Meanwhile, a few other new pieces of information have emerged independent of the FBI that cast doubt on Kavanaugh’s testimony last week, in which he downplayed heavy drinking. A Yale classmate said in a statement: “On many occasions I heard Brett slur his words and saw him staggering from alcohol consumption, not all of which was beer. When Brett got drunk, he was often belligerent and aggressive.” The New York Times also obtained a police report from a 1985 bar fight in which Kavanaugh was involved.
In a letter on Thursday, Judiciary Committee Democrats wrote that contrary to statements by Republicans on the committee, previous background checks on Kavanaugh had turned up information related to alcohol abuse or sexual misconduct—though they said confidentiality rules prevented them from saying more.
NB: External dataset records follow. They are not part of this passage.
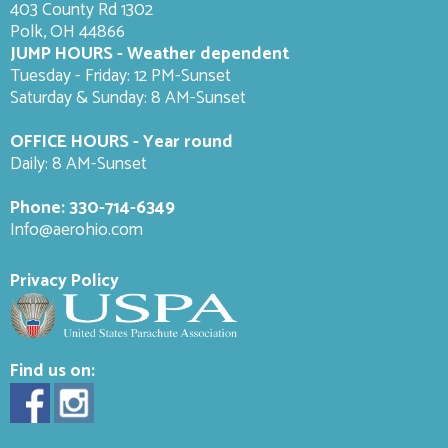
403 County Rd 1302
Polk, OH 44866
JUMP HOURS - Weather dependent
Tuesday - Friday: 12 PM-Sunset
Saturday & Sunday: 8 AM-
Sunset
OFFICE HOURS - Year round
Daily: 8 AM-Sunset
Phone:
330-714-6349
Info@aerohio.com
Privacy Policy
Find us on:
All of this means that the political ground seems not to have shifted far from where things stood on Friday. Most Republicans continue to support Kavanaugh, and most Democrats oppose him. Because the FBI probe has reportedly found no evidence of misconduct by Kavanaugh, that may give fence-sitters who lean toward voting yes cover to do so. The flaws in the process mean that fence-sitters who lean toward voting no could have cover as well.
But the pivotal senators have still not declared their intentions. Flake initially said he would vote to confirm Kavanaugh but then backed the probe, saying he wanted more information. Flake has been vague about what could change his mind, though he said proof that Kavanaugh lied would cause him to vote no. On Tuesday at The Atlantic Festival, Flake criticized Kavanaugh’s partisan tone before the Senate, saying, “We can’t have that on the Court,” but then insisted to my colleague Elaina Plott that “I wasn’t referring to” Kavanaugh.
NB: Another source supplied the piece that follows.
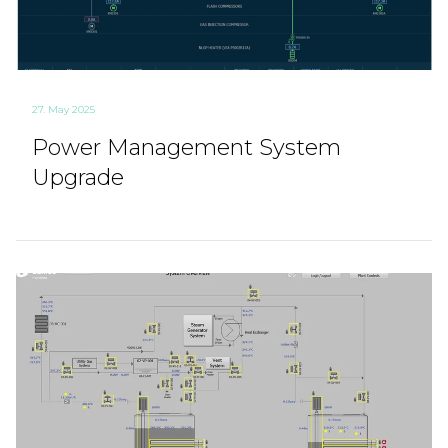
27. May 2025
Power Management System
Upgrade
Jeff Flake called for an FBI investigation because he felt the Senate “was coming apart at the seams.”
Senator Joe Manchin, a conservative West Virginia Democrat who faces a tough reelection in November, is reportedly leaning toward voting in favor of Kavanaugh, but Politico says he doesn’t want to be the deciding vote. Other key Democrats to watch, both of whom face tough races, are Joe Donnelly of Indiana, who announced prior to the reopening of the probe that he would vote no, and Heidi Heitkamp of North Dakota.
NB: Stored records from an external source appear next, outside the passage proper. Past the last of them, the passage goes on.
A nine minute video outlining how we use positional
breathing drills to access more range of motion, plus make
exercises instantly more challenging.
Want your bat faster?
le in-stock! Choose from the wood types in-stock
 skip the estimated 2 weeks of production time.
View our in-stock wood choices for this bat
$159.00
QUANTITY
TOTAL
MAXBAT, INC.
Senators Susan Collins and Lisa Murkowski, Republicans from Maine and Alaska, respectively, are perhaps the most eagerly watched votes. Both are moderate women, both are expected to vote the same way, and both have been outspoken about the need to seriously consider allegations against Kavanaugh and have a genuine investigative process. The question is whether the FBI report’s shortcomings will be too glaring for them to accept, or whether they will go along with their party.
But a new possible swing vote emerged on Thursday, when Sasse, a frequent critic of the president’s, expressed deep concerns about the Kavanaugh process in a speech on the Senate floor.